══ Provided records ══

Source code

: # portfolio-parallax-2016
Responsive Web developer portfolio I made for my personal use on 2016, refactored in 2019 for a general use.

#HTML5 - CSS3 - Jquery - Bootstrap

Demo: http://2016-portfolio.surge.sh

═══

# Your goal
From the listing above, extract every line exactly as it stands.

# Exercise result
Source code

: # portfolio-parallax-2016
Responsive Web developer portfolio I made for my personal use on 2016, refactored in 2019 for a general use.

#HTML5 - CSS3 - Jquery - Bootstrap

Demo: http://2016-portfolio.surge.sh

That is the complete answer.